(EXTRACTED RECORDS Opens)

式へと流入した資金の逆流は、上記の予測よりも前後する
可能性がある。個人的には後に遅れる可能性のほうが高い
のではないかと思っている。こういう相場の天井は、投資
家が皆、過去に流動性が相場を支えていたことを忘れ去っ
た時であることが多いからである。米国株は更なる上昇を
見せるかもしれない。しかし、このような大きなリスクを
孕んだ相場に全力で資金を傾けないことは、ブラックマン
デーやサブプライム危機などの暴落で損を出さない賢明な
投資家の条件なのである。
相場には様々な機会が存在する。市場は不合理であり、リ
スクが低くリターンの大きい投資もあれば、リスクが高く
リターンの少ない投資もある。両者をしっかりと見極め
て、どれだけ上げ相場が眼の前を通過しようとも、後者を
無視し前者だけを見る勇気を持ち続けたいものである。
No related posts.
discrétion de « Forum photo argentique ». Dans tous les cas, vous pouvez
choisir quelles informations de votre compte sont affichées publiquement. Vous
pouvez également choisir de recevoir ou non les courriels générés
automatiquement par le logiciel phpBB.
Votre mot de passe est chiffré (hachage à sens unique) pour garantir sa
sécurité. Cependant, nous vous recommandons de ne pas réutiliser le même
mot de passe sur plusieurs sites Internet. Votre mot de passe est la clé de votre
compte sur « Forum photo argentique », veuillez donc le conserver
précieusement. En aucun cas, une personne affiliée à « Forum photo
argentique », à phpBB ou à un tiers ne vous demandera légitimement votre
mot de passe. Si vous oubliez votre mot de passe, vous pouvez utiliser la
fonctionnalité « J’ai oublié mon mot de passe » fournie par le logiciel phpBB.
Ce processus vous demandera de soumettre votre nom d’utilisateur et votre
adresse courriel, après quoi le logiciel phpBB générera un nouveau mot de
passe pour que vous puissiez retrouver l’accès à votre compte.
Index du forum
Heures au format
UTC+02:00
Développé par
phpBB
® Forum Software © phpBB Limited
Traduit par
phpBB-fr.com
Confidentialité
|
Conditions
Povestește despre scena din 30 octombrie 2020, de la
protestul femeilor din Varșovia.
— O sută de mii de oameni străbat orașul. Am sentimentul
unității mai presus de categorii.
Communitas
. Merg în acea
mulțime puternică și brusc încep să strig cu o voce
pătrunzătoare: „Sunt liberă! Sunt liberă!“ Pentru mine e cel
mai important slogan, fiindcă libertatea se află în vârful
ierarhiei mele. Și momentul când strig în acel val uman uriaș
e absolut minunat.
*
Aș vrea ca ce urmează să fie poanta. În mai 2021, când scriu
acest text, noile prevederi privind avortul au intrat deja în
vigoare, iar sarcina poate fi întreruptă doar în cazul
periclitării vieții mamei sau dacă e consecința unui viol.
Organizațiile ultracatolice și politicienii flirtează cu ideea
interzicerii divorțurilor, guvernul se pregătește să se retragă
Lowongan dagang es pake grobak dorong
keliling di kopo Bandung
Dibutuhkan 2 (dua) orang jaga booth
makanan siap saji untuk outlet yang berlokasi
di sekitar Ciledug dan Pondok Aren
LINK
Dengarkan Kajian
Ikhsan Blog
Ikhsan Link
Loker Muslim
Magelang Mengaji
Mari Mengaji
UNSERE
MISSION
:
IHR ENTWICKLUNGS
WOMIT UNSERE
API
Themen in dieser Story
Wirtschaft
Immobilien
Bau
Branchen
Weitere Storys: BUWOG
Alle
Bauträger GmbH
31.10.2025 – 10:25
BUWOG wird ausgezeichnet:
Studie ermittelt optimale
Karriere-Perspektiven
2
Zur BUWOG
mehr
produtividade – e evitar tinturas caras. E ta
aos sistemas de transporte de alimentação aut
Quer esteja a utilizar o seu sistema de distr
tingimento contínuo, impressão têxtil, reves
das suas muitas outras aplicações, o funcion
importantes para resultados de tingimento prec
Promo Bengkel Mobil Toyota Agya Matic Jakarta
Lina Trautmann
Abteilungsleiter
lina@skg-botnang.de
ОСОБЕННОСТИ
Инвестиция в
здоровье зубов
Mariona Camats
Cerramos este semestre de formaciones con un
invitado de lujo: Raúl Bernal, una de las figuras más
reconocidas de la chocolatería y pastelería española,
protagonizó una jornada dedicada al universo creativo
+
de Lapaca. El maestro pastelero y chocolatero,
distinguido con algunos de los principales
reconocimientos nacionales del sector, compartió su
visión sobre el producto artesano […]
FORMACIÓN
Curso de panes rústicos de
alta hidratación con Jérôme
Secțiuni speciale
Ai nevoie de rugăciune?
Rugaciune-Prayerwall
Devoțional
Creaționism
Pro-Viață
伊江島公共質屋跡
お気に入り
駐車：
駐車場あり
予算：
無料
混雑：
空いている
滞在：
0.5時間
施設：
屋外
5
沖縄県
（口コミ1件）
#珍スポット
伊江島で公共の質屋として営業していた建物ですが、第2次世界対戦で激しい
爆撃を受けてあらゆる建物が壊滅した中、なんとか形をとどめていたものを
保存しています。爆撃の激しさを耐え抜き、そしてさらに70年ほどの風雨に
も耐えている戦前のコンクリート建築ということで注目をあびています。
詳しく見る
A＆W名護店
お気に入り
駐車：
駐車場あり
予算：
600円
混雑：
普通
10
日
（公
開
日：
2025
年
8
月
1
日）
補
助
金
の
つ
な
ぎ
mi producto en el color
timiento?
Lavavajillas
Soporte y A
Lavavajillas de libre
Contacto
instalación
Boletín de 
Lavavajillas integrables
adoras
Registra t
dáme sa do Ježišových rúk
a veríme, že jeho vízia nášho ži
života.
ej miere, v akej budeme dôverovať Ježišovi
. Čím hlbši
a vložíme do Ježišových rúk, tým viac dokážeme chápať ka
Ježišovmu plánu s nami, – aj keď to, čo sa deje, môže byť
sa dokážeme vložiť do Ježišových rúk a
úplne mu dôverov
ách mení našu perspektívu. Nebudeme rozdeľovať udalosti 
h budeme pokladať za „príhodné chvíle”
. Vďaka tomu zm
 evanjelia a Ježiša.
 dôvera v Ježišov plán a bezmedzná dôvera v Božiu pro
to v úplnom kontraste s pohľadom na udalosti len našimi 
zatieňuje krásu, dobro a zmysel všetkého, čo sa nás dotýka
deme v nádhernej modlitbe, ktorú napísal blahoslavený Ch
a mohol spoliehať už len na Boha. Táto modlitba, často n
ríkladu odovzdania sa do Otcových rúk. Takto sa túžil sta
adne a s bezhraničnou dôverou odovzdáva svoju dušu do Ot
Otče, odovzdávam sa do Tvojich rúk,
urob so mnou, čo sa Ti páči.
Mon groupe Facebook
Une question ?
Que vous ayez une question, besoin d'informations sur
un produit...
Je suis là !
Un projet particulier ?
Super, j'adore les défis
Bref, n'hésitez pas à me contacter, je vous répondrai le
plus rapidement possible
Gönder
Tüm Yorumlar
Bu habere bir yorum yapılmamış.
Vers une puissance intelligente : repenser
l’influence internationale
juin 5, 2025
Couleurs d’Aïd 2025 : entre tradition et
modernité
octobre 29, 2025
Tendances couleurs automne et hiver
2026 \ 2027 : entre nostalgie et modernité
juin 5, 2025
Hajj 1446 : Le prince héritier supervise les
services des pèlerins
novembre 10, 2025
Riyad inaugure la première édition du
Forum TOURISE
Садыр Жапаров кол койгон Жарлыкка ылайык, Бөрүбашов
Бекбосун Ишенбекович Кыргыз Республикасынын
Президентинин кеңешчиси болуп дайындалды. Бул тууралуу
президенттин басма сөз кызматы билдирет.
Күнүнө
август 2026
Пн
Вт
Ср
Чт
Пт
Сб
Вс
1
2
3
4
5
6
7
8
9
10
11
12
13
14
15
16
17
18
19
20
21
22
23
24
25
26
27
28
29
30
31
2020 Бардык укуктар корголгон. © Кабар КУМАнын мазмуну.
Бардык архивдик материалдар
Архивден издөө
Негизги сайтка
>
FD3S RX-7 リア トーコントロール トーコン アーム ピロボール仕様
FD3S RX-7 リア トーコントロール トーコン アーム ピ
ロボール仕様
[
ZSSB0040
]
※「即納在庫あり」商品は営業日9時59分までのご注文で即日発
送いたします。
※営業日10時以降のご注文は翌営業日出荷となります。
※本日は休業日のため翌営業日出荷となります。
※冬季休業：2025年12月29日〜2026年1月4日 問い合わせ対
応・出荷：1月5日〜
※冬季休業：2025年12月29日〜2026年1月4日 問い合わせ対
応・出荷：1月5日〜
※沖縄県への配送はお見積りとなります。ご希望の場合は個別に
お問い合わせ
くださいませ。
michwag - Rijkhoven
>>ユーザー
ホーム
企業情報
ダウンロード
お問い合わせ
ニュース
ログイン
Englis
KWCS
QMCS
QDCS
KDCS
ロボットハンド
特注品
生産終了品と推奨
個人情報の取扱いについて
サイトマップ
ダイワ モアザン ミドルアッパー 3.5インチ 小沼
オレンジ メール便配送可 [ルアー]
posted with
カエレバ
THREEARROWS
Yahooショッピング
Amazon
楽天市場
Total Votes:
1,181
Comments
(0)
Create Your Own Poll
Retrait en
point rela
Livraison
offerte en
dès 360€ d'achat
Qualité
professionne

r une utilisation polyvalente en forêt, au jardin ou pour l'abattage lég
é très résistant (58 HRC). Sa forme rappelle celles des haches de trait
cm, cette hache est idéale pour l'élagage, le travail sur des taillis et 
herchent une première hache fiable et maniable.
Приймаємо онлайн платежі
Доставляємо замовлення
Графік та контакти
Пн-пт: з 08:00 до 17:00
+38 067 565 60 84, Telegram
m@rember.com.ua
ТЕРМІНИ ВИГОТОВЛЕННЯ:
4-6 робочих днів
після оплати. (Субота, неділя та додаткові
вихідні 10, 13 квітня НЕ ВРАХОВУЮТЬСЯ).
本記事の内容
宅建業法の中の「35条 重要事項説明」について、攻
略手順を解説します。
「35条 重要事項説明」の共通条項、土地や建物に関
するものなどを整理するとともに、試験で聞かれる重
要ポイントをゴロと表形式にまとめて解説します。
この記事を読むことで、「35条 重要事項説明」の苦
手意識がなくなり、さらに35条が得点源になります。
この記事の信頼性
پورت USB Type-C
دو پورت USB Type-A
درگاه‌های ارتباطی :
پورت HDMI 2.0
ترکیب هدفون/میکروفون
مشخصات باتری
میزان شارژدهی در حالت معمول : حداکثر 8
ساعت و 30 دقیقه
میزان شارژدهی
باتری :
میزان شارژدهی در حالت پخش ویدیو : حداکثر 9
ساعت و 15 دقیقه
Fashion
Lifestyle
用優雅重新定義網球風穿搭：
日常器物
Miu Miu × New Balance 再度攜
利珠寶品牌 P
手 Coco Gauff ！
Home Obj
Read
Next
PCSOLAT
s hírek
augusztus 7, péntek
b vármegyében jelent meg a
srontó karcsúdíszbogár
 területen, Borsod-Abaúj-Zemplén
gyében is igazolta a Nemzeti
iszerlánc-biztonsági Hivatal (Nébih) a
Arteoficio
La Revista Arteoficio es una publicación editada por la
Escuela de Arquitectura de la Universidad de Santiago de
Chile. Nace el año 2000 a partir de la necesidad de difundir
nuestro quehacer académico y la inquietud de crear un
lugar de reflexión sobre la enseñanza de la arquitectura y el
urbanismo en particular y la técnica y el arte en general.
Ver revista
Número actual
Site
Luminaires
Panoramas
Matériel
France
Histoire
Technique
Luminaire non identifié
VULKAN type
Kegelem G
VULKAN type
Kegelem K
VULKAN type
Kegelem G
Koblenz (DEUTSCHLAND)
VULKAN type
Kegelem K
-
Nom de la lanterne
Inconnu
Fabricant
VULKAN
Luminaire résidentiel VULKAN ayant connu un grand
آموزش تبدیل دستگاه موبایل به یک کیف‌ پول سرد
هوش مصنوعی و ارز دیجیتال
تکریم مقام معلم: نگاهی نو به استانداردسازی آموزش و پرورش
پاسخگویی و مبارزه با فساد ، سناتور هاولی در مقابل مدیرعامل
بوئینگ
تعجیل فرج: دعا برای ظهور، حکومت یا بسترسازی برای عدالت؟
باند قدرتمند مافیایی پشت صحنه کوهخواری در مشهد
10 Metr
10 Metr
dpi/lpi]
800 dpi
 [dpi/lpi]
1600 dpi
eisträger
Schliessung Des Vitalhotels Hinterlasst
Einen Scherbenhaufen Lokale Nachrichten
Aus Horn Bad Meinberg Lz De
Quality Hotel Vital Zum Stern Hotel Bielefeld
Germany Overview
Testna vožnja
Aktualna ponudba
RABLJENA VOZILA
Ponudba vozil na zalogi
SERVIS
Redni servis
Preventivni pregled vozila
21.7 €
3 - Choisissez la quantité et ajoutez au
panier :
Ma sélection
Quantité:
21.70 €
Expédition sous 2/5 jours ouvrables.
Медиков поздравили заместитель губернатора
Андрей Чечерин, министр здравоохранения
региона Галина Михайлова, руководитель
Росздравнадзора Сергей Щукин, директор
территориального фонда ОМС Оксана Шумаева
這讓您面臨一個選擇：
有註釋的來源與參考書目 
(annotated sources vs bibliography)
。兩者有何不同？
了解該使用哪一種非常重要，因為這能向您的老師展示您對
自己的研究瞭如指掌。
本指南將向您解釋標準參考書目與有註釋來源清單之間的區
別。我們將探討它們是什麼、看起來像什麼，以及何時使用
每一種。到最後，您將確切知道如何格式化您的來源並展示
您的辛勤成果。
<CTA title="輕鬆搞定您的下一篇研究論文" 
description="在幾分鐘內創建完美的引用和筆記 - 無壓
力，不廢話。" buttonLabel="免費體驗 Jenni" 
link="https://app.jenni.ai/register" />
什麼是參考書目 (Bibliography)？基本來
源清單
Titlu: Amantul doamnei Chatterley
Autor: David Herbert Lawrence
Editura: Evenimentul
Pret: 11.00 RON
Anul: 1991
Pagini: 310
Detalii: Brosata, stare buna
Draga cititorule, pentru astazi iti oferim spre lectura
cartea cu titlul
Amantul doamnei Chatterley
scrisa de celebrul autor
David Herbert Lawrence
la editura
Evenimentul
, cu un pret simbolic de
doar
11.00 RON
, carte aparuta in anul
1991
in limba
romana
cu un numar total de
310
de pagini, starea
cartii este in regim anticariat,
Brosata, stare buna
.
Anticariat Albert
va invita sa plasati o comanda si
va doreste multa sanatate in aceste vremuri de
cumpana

(EXTRACTED RECORDS Closes)

**TO DO**
Please list every line of the records that contains "photo".

**OUTPUT OF THE EXERCISE**
discrétion de « Forum photo argentique ». Dans tous les cas, vous pouvez
compte sur « Forum photo argentique », veuillez donc le conserver
précieusement. En aucun cas, une personne affiliée à « Forum photo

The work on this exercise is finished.